### What this task involves:
Return, exactly and in full, the lines of the records below starting at the one with "inzwischen eine ganze" and ending at the one with "interessieren, und wir haben gleichzeitig die", and no other lines.

### Supplied material:
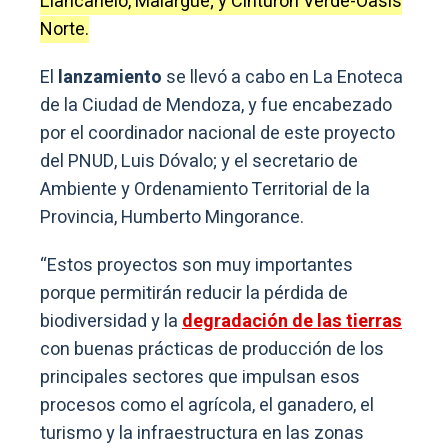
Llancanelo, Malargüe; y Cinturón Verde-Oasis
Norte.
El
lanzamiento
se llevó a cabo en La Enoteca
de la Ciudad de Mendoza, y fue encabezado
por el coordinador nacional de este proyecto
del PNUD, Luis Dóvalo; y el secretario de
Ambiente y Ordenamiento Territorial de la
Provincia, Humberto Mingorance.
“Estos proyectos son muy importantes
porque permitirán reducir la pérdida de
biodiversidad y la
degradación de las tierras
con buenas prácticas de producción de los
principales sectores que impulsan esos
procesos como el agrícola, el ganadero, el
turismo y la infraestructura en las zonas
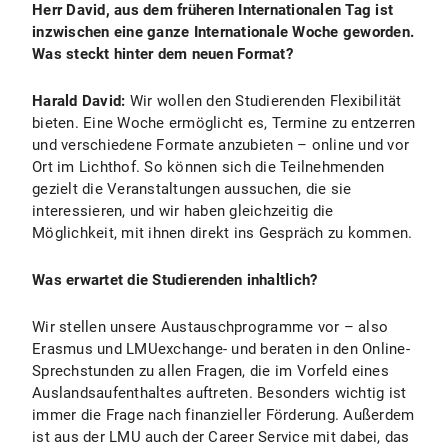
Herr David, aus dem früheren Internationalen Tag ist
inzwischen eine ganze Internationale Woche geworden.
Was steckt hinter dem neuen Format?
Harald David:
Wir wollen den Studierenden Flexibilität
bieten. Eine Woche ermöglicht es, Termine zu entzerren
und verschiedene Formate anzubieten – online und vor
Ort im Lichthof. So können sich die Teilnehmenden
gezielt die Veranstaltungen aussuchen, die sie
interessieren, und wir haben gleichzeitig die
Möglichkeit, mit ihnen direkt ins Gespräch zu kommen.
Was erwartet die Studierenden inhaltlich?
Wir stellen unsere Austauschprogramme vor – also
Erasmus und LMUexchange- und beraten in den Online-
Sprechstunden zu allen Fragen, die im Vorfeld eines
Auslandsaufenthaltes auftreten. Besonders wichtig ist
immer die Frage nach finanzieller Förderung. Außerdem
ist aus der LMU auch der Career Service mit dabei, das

### Solution below:
inzwischen eine ganze Internationale Woche geworden.
Was steckt hinter dem neuen Format?
Harald David:
Wir wollen den Studierenden Flexibilität
bieten. Eine Woche ermöglicht es, Termine zu entzerren
und verschiedene Formate anzubieten – online und vor
Ort im Lichthof. So können sich die Teilnehmenden
gezielt die Veranstaltungen aussuchen, die sie
interessieren, und wir haben gleichzeitig die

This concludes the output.